Para ilustrarmos esse tipo de representação, reproduzimos na figura 3 a tela de um aplicativo de simulação de fenômenos ondulatórios usados na sequência de ensino que observamos em nossa pesquisa.

FIGURA 3: Captura de tela do aplicativo Interferência de ondas do Phet

Disponível em https://phet.colorado.edu/pt_BR/simulation/legacy/wave-interference, acesso em maio de 2016

Nas representações complexas há uma sobreposição de várias inscrições didáticas com elementos que têm referentes tanto no mundo dos objetos e eventos, o mundo vivido, quanto no mundo das teorias e conceitos, o mundo concebido. Essas representações podem ser analisadas como camadas superpostas2 umas às outras. Identificar as diferentes camadas presentes nesse tipo de representação complexa e relacionar essas camadas umas com as outras exige certo trabalho de interpretação que não deve ser desprezado.

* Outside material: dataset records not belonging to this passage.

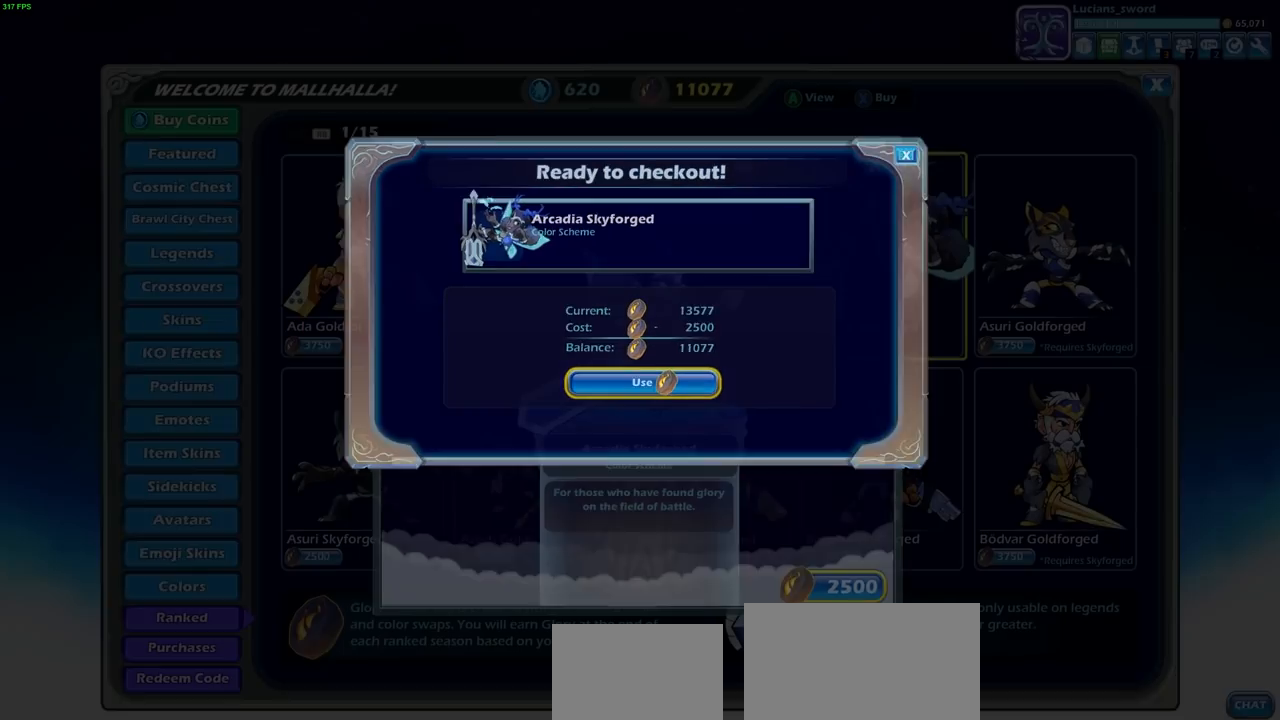
{"buttons": [], "left_stick": "center", "right_stick": "center", "events": []}
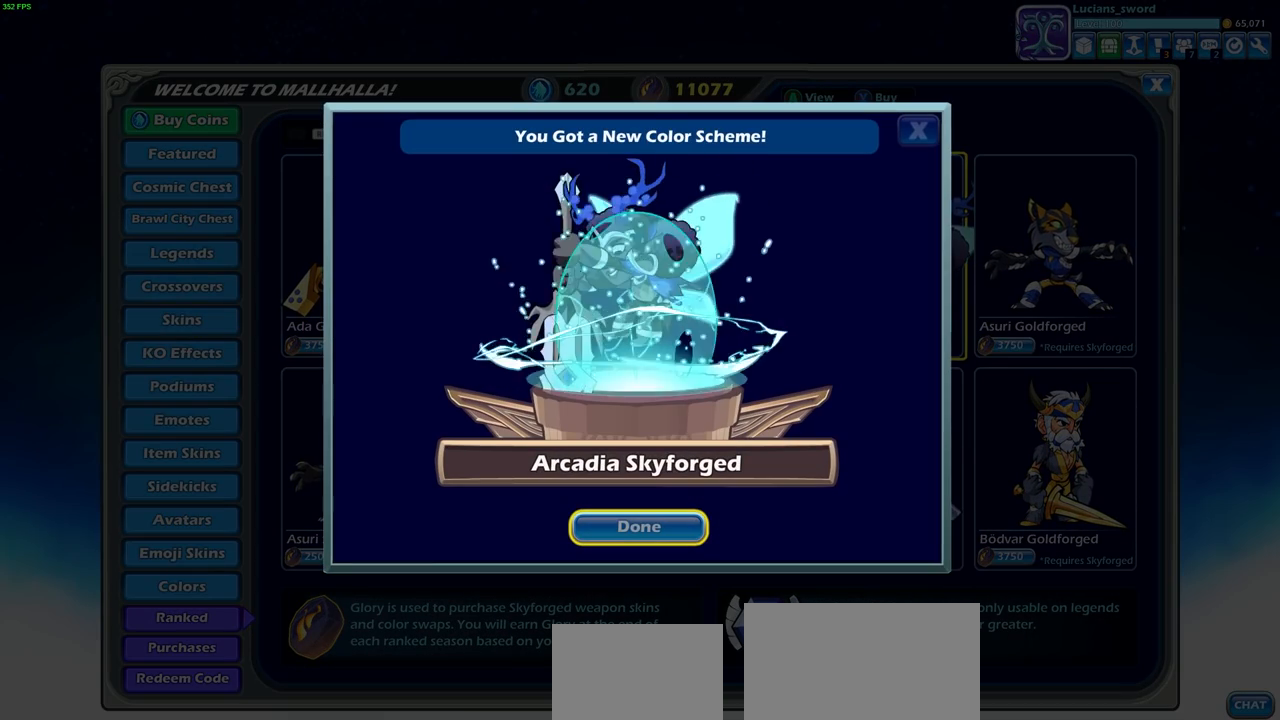
{"buttons": [], "left_stick": "center", "right_stick": "center", "events": [[267, "CROSS", "down"], [383, "CROSS", "up"]]}
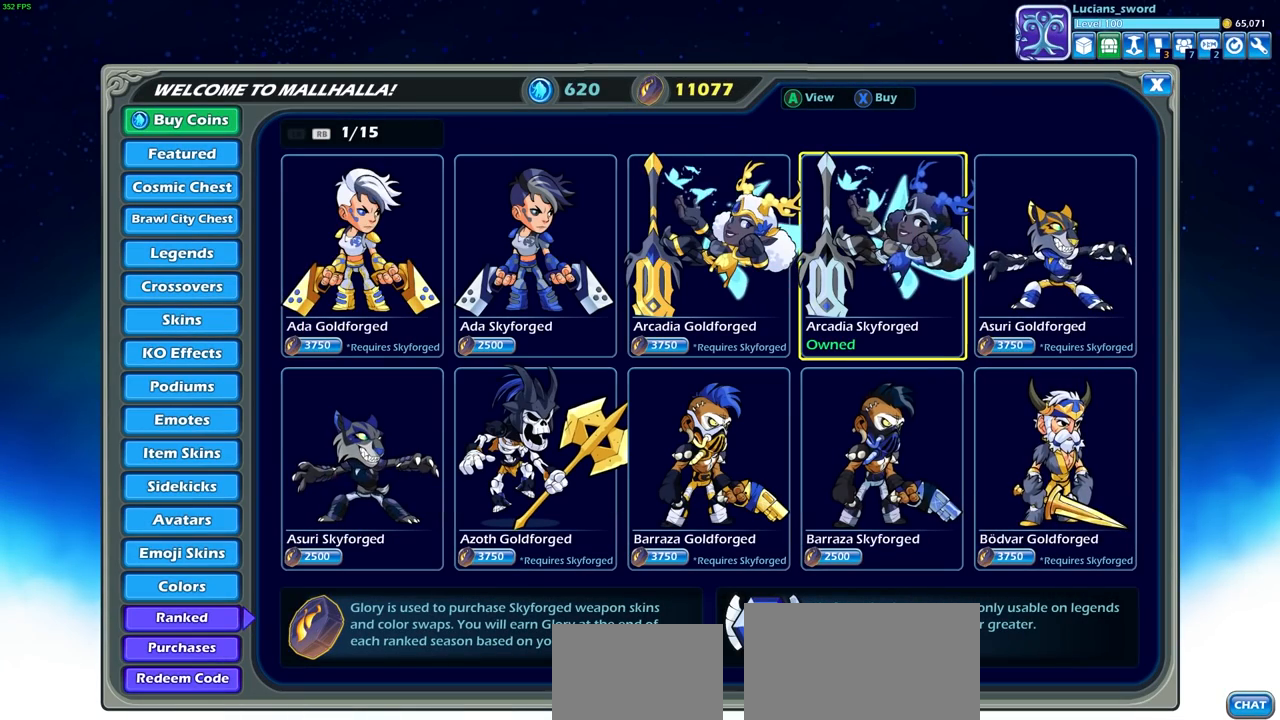
{"buttons": ["DPAD_LEFT"], "left_stick": "center", "right_stick": "center", "events": [[400, "DPAD_LEFT", "down"]]}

Cada uma das camadas ou inscrições que compõem a figura 3 utiliza diferentes tipos de signos. No lado esquerdo da figura vemos uma inscrição didática composta pelo ícone de um alto falante. Essa inscrição aproxima o estudante do mundo vivido.

Ao lado dessa primeira camada ou inscrição didática, na parte central da figura, vemos bolinhas que oscilam para frente e para trás quando o alto falante é acionado. Essa inscrição tem como referentes entidades do mundo concebido. As bolinhas representam as moléculas de ar e o movimento de oscilação representa a onda sonora emitida pelo alto falante.

A terceira e última inscrição didática, no lado direito da figura, é a mais abstrata de todas. Nela vemos um gráfico senoidal que mostra a variação da pressão em função do tempo. O gráfico está ligado a uma espécie de alvo localizado na região onde estão as bolinhas. O alvo indica a região do ar que, ao ser atingido pelas frentes de ondas emitidas pelo alto falante, sofre as variações de pressão indicadas no gráfico. Essa inscrição não apresenta nenhuma informação contextual específica, seus referentes são conceitos e relações que remetem ao mundo concebido.

O exemplo acima nos permite imaginar uma parte do trabalho de interpretação demandado pelas representações complexas presentes nos aplicativos de simulação usados no ensino de ciências. Roth et al.(2005) elaboraram um modelo semântico que possibilita dimensionar todo o trabalho necessário à interpretação de inscrições em camadas. Um exemplo de aplicação desse modelo pode ser encontrado em Alves e Paula (2011, pp. 37-40).

2 O termo camada é utilizado nos softwares de tratamento de imagens. Assim, uma fotografia original de

uma pessoa em pé no interior de sua casa pode ser decomposta em duas camadas: uma delas contendo a imagem de seu próprio corpo e a outra com todo o restante do cenário que aparece ao fundo. Os softwares de tratamento de imagens permitem não só separar essas duas camadas, mas criar novas imagens a partir delas.